Top of Extracted information

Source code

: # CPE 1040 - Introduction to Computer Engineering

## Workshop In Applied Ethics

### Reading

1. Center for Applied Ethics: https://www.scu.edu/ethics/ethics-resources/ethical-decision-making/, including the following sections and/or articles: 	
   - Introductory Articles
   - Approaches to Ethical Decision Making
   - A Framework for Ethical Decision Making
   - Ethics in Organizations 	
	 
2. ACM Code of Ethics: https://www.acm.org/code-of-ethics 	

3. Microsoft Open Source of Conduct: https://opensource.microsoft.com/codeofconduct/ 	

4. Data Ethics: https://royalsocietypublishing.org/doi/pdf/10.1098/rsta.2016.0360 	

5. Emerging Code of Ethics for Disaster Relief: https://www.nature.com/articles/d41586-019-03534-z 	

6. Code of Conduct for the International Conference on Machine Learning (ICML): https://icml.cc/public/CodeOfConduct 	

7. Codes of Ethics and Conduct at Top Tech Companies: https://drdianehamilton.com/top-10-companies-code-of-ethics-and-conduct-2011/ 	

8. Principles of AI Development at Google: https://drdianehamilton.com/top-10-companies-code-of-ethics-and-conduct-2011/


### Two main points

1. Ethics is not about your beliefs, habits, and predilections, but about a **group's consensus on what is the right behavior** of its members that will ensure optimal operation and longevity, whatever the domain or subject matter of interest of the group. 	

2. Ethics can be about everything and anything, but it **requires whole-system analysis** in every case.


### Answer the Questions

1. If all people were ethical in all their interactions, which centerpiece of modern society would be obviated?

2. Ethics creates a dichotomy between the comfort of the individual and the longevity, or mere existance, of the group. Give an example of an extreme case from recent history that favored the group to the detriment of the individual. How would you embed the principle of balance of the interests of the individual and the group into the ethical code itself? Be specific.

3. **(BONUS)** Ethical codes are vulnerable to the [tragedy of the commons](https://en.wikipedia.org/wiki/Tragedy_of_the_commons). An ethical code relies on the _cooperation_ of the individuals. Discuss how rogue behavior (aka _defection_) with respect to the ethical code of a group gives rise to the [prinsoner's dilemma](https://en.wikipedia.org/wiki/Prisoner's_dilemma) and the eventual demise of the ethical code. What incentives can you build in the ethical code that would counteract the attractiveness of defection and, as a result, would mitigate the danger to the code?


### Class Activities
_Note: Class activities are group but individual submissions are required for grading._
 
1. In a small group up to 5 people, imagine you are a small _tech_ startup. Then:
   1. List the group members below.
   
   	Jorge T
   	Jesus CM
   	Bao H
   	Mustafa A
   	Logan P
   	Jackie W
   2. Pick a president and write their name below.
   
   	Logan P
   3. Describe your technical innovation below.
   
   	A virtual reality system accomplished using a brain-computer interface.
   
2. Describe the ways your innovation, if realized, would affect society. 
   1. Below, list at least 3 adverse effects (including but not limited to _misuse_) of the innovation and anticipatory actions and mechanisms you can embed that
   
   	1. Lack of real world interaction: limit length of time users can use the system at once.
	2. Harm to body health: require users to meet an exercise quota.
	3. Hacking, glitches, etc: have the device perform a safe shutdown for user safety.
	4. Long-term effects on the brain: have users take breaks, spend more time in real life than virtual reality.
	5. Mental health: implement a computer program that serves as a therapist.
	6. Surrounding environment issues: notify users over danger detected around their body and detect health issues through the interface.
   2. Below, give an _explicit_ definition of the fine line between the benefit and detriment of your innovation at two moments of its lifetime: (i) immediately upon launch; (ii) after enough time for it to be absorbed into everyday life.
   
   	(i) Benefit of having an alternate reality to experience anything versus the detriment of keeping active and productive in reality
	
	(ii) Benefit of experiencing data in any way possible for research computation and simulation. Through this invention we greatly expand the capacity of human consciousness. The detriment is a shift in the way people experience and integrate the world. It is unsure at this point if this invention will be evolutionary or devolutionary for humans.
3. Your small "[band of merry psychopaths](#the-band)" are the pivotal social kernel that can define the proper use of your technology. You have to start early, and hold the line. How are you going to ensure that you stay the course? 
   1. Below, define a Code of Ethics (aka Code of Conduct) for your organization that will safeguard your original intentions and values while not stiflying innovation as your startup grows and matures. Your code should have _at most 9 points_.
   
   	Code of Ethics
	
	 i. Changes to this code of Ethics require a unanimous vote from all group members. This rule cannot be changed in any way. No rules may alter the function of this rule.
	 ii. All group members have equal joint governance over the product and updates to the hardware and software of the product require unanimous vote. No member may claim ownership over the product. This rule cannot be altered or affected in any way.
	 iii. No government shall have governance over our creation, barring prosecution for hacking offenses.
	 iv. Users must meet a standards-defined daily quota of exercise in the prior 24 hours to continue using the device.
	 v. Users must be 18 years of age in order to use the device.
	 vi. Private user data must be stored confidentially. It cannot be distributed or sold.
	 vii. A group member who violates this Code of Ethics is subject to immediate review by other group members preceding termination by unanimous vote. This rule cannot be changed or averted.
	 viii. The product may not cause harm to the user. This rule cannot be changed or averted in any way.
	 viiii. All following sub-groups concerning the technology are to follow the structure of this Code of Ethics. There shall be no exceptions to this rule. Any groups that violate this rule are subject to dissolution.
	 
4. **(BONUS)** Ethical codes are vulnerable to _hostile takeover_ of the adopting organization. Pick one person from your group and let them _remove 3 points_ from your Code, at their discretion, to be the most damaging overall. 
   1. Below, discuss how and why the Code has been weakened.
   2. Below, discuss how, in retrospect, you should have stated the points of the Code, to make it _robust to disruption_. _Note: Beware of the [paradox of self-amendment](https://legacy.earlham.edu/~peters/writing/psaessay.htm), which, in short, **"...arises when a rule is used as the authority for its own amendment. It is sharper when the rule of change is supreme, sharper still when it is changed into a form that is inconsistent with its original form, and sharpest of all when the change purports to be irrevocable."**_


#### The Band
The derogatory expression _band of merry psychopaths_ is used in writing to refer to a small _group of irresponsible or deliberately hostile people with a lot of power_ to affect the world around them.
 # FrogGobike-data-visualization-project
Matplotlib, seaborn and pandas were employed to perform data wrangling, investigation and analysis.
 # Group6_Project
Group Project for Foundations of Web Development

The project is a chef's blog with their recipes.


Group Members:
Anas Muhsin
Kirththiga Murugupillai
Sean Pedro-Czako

Bottom of Extracted information

Directive
Where the data above reaches the line holding "2. Ethics creates", begin printing, and stop after the line holding "5. Mental health: implement". Each line must be reproduced exactly, with nothing else added.

Problem solution
2. Ethics creates a dichotomy between the comfort of the individual and the longevity, or mere existance, of the group. Give an example of an extreme case from recent history that favored the group to the detriment of the individual. How would you embed the principle of balance of the interests of the individual and the group into the ethical code itself? Be specific.

3. **(BONUS)** Ethical codes are vulnerable to the [tragedy of the commons](https://en.wikipedia.org/wiki/Tragedy_of_the_commons). An ethical code relies on the _cooperation_ of the individuals. Discuss how rogue behavior (aka _defection_) with respect to the ethical code of a group gives rise to the [prinsoner's dilemma](https://en.wikipedia.org/wiki/Prisoner's_dilemma) and the eventual demise of the ethical code. What incentives can you build in the ethical code that would counteract the attractiveness of defection and, as a result, would mitigate the danger to the code?


### Class Activities
_Note: Class activities are group but individual submissions are required for grading._
 
1. In a small group up to 5 people, imagine you are a small _tech_ startup. Then:
   1. List the group members below.
   
   	Jorge T
   	Jesus CM
   	Bao H
   	Mustafa A
   	Logan P
   	Jackie W
   2. Pick a president and write their name below.
   
   	Logan P
   3. Describe your technical innovation below.
   
   	A virtual reality system accomplished using a brain-computer interface.
   
2. Describe the ways your innovation, if realized, would affect society. 
   1. Below, list at least 3 adverse effects (including but not limited to _misuse_) of the innovation and anticipatory actions and mechanisms you can embed that
   
   	1. Lack of real world interaction: limit length of time users can use the system at once.
	2. Harm to body health: require users to meet an exercise quota.
	3. Hacking, glitches, etc: have the device perform a safe shutdown for user safety.
	4. Long-term effects on the brain: have users take breaks, spend more time in real life than virtual reality.
	5. Mental health: implement a computer program that serves as a therapist.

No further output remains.